[BRANO FORNITO]:

>>>

Il futuro del tennis spagnolo poggia su basi solide secondo Rafael Nadal. In un’intervista concessa a Eurosport, il campione di Manacor ha analizzato la situazione del movimento iberico, partendo dal suo erede designato, Carlos Alcaraz, per poi soffermarsi sui giovani talenti che si stanno affacciando sul circuito maggiore.
Alcaraz, un ritorno da protagonista
L’infortunio al polso destro di Carlos Alcaraz non preoccupa Nadal. Il maiorchino è convinto che il suo connazionale tornerà più forte di prima. “Carlos tornerà in grande stile dopo l’infortunio, perché è troppo bravo perché non sia così”, ha spiegato Nadal, definendolo già “uno dei migliori giocatori della storia”. La chiave, secondo lui, risiede nella capacità di continuare a crescere, un monito che estende a tutti i giovani. “La loro capacità di miglioramento determinerà il loro futuro”, ha aggiunto, sottolineando come Alcaraz incarni perfettamente questa filosofia.
Jodar e Landaluce, la nuova generazione avanza
Lo sguardo di Nadal si è poi posato sulla Next Gen spagnola, con due nomi in particolare: Rafael Jodar e Martin Landaluce. Per Jodar, ha evidenziato la rapida ascesa nel ranking mondiale. “Credo che Rafa abbia avuto una progressione molto forte nell’ultimo anno, passando dall’essere il numero 900 a essere il 20 e qualcosa al mondo”, ha fatto notare, un balzo che a suo dire dimostra un potenziale fuori dal comune. Su Landaluce, che si allena nella sua accademia, ha confermato i progressi tangibili. “Anche quest’anno ha fatto grandi passi avanti. È migliorato moltissimo negli ultimi mesi”.

<<<

[DATI ARCHIVIATI]:
>>>

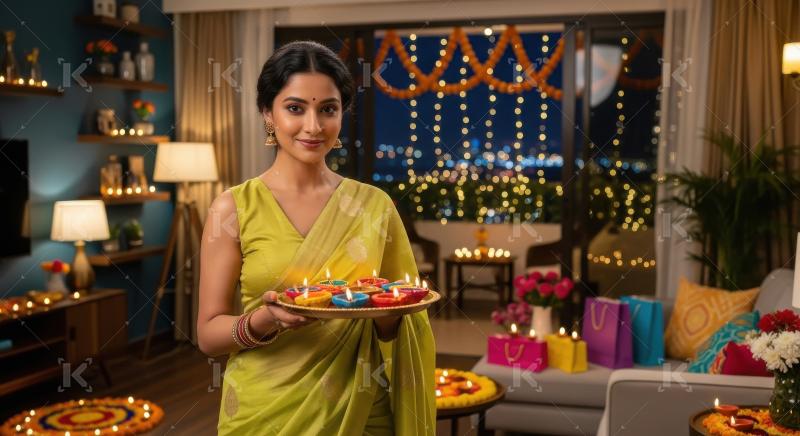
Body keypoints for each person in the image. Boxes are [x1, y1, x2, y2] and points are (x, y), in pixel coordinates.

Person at [197, 40, 436, 435]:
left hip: (360, 409)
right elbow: (208, 335)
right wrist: (264, 320)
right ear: (267, 113)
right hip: (264, 412)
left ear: (342, 114)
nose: (313, 126)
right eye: (295, 108)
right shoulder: (233, 208)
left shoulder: (374, 207)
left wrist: (390, 318)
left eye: (328, 109)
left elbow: (401, 318)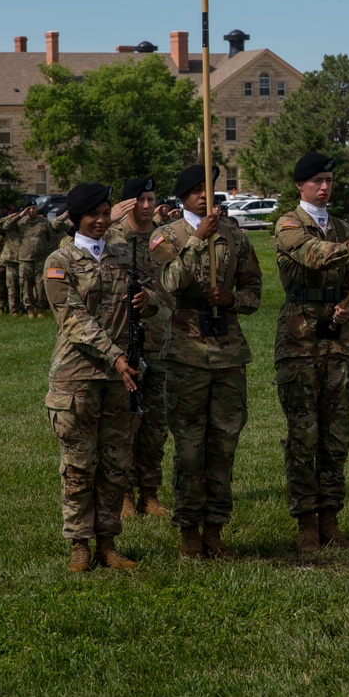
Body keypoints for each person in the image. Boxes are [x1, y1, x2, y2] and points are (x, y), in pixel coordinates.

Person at [43, 182, 163, 572]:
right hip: (78, 378)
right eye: (92, 214)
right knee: (79, 465)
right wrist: (115, 357)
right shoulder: (59, 261)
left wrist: (149, 303)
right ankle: (79, 544)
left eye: (105, 212)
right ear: (77, 219)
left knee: (115, 465)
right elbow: (74, 318)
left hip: (121, 380)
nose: (100, 220)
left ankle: (108, 545)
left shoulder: (124, 255)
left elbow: (154, 296)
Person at [273, 153, 349, 553]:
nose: (325, 187)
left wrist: (348, 308)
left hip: (338, 341)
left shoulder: (342, 227)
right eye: (317, 181)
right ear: (300, 186)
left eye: (329, 180)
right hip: (299, 340)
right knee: (304, 435)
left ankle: (330, 520)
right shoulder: (289, 224)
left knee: (336, 434)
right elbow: (312, 255)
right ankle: (306, 523)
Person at [151, 165, 261, 560]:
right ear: (183, 198)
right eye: (196, 191)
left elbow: (253, 289)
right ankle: (189, 533)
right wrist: (198, 240)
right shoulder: (168, 236)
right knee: (190, 448)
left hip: (229, 352)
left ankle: (215, 528)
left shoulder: (235, 235)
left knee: (223, 445)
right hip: (187, 353)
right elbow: (169, 285)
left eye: (208, 190)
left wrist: (233, 300)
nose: (204, 197)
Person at [105, 176, 175, 521]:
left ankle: (150, 493)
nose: (146, 207)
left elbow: (175, 287)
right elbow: (71, 248)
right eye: (139, 201)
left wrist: (153, 299)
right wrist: (111, 221)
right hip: (123, 343)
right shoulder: (110, 239)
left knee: (155, 424)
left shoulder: (165, 239)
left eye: (150, 199)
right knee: (124, 423)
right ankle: (123, 496)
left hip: (159, 340)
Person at [16, 203, 56, 318]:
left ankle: (40, 309)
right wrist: (20, 215)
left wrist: (50, 254)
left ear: (37, 209)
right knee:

<<<

Stabilisci se le affermazioni (a), (b) e (c) concordano con il brano sul tennis spagnolo. Per ciascuna rispondi sì o no e cita le parole decisive del brano.
(a) Nadal ha parlato del tennis spagnolo in un'intervista a Eurosport.
(b) Un anno fa Rafael Jodar occupava già una posizione intorno alla ventesima nel ranking mondiale.
(c) Nadal è convinto che Alcaraz tornerà ad alti livelli dopo l'infortunio.

(a) Sì: «In un’intervista concessa a Eurosport».
(b) No: «passando dall’essere il numero 900 a essere il 20 e qualcosa al mondo».
(c) Sì: «Carlos tornerà in grande stile dopo l’infortunio».